### Task statement:
Going through the data below, find how many lines include the word "string", and reply with that number alone.

● ● ● ● ●

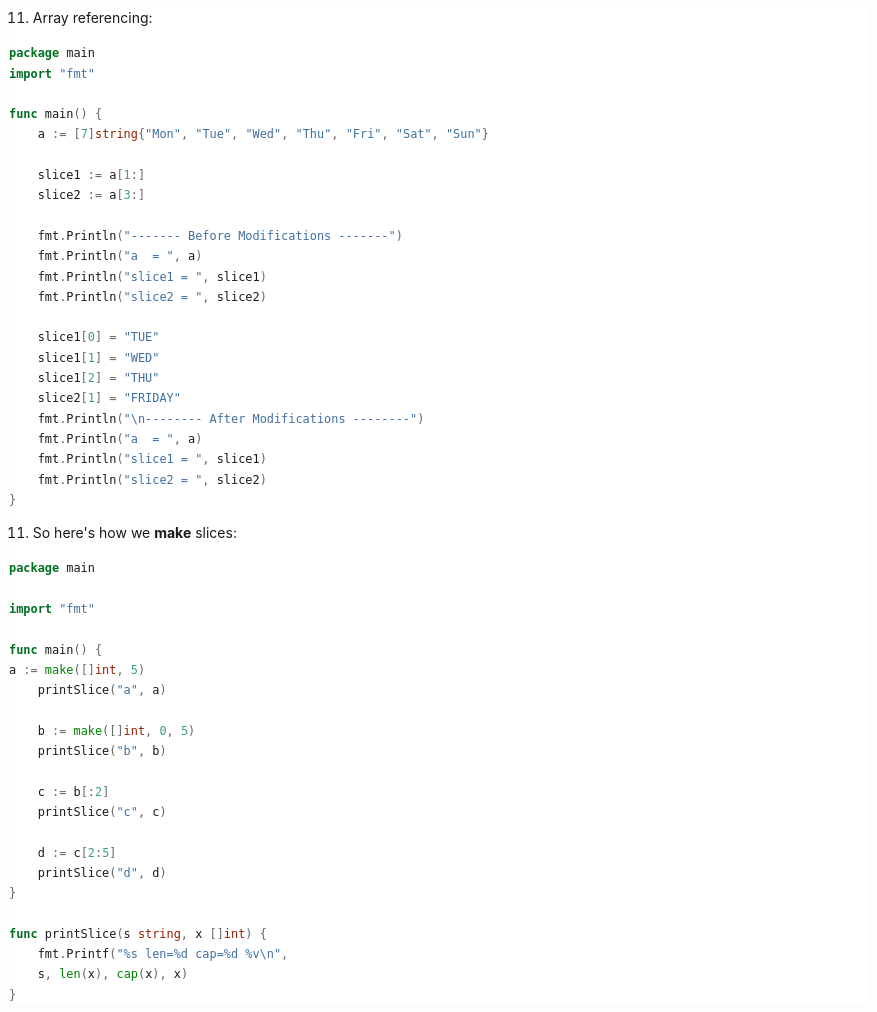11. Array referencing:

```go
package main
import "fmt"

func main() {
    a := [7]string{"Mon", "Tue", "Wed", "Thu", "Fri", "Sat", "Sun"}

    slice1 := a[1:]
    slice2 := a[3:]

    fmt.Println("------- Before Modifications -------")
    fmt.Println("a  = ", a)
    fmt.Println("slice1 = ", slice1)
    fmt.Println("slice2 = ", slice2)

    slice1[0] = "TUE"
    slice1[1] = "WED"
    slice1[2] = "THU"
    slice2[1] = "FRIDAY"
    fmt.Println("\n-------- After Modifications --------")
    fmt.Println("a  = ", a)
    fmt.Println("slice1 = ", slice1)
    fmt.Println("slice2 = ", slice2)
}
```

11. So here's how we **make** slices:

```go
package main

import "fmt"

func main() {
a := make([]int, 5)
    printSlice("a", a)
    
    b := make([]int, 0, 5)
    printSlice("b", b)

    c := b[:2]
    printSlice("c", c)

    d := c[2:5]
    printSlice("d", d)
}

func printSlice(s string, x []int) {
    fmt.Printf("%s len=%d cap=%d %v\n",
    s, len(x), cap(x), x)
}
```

● ● ● ● ●

### Exercise result:
2